» **Consignes de l'exercice**
• A. Indiquez si chacune de ces affirmations concorde avec la chronique de Terra Humanis, par oui ou par non, en citant les mots décisifs de la chronique : (i) le récit suit le destin du mouvement jusqu'en 2109 ; (ii) la chroniqueuse avait déjà lu d'autres livres de Fabien Cerutti ; (iii) Luc Lavigne est le mari de Rébecca Halphen.
• B. D'après la chronique de Terra Humanis, quel cycle a fait de Fabien Cerutti l'un des maîtres des littératures francophones de l'imaginaire ?
• C. Relevez tous les éléments signalés dans l'avertissement (trigger warning) de la chronique de Terra Humanis.

Fabien Cerutti, Terra Humanis, Éditions Mnémos, 7 juin 2023

Publié le par Maude Elyther

illustration : Laure Wilmot / graphisme : Atelier Octobre Rouge

illustration : Laure Wilmot / graphisme : Atelier Octobre Rouge

4ème de couverture

Un récit antidote pour affronter les sombres perspectives du XXIsiècle !

Aux côtés de la jeune et brillante Rébecca Halphen, de Luc Lavigne, son mari, et de la dizaine d’étudiants internationaux qui composent leur groupe d’amis, Fabien Cerutti nous propose de vivre jusqu’en 2109 le destin haletant, profondément humain et tumultueux, de Terra Humanis, un mouvement politique planétaire dont l’objectif est de faire dévier notre XXIe siècle de la trajectoire dystopique qu’il semble destiné à suivre. Particulièrement en matière climatique.

Le mot de l’éditeur 

Avec ce récit utopique endiablé, Fabien Cerutti réalise un véritable tour de force. Mêlant son art de la narration à ses exigences d’historien, il met en mouvement une bonne part des innovations actuellement en développement, les jauge à l’épreuve des risques et des enjeux à l’échelle de la planète, et réussit à nous entraîner dans sa vision d’un XXIe siècle positif !

À rebours des drames post-apocalyptiques ou des utopies intimistes, Terra Humanis compose le rêve global d’un futur vraisemblable, susceptible de redonner espoir et d’insuffler l’envie de changer le monde.

Fabien Cerutti est devenu l’un des maîtres des littératures francophones de l’imaginaire avec son cycle du Bâtard de Kosigan. Il nous surprend et nous ravit avec ce plaidoyer vibrant pour un monde meilleur.

Avant-propos

Je remercie Estelle Hamelin et les Éditions Mnémos pour l’envoi de ce service presse. Terra Humanis change du registre de fantasy initié par Fabien Cerutti avec sa saga Le Bâtard de Kosigan, en proposant un ouvrage entre anticipation et essai romancé. C’est avec ce one shot que je découvre l’auteur. Pour autant, ce roman est très différent de ce à quoi je m’attendais, compte tenu de la présentation accès sur l’aspect utopique. Des passages difficiles (cf trigger warning ci-dessous) ont freiné ma lecture. Malheureusement, je reste sur un ressenti mitigé, mais comme de coutume, je vous livre un retour nuancé.

Mots clefs

Anticipation – dystopie – essai – science-fiction – utopie – réchauffement climatique – politique – transition énergétique – transition technologique

Trigger warning

Violences, viol, drogue, consommation d’alcool, écoterrorisme, attentats, destructions massives

Fabien Cerutti, Terra Humanis, Éditions Mnémos, 7 juin 2023

Mon retour

La Terre va mal, de plus en plus mal. Si nous le savons depuis plusieurs décennies maintenant, les visions de sombres et cauchemardesques dystopies ne semblent pas suffire pour faire prendre conscience et agir. Être écolo demande un budget conséquent, quant à montrer du doigt et tenir des propos culpabilisants ne peuvent pas faire avancer les choses. À échelle individuelle, le confort qu’induit notre société contemporaine de consommation voit vite émerger le mot « privation ». Alors, concrètement, que faire pour ralentir le réchauffement climatique, que faire pour respecter davantage l’environnement ?

» **Données fournies**
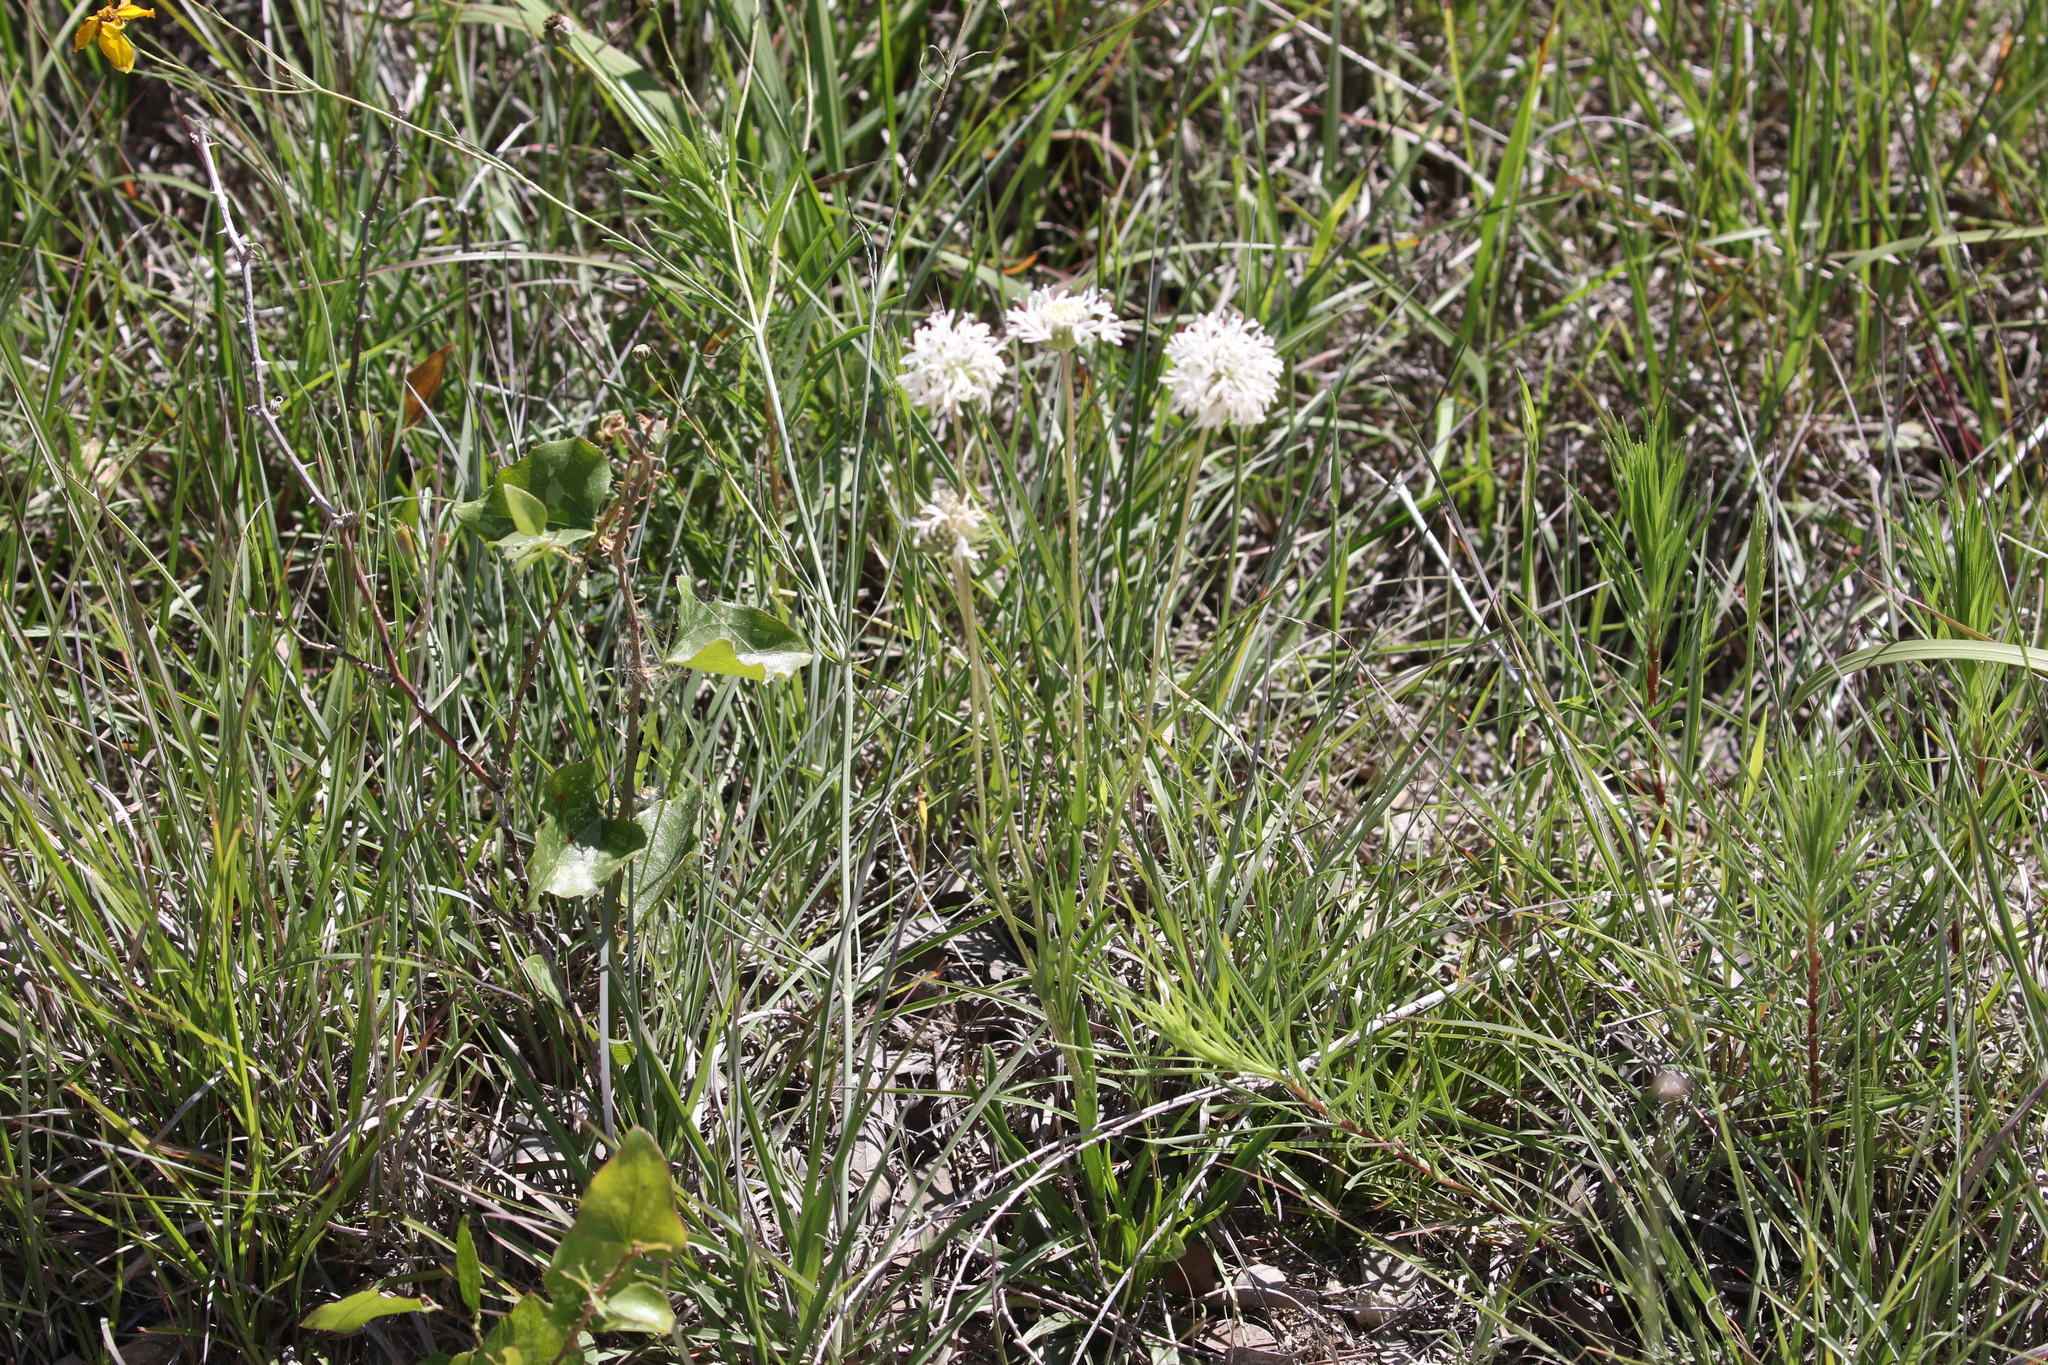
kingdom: Plantae
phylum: Tracheophyta
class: Magnoliopsida
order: Asterales
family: Asteraceae
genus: Marshallia
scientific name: Marshallia caespitosa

» **Corrigé**
• A.
(i) Oui : « vivre jusqu’en 2109 le destin haletant, profondément humain et tumultueux, de Terra Humanis »
(ii) Non : « C’est avec ce one shot que je découvre l’auteur. »
(iii) Oui : « de Luc Lavigne, son mari »

• B. Le cycle du Bâtard de Kosigan.

• C. Violences, viol, drogue, consommation d’alcool, écoterrorisme, attentats, destructions massives.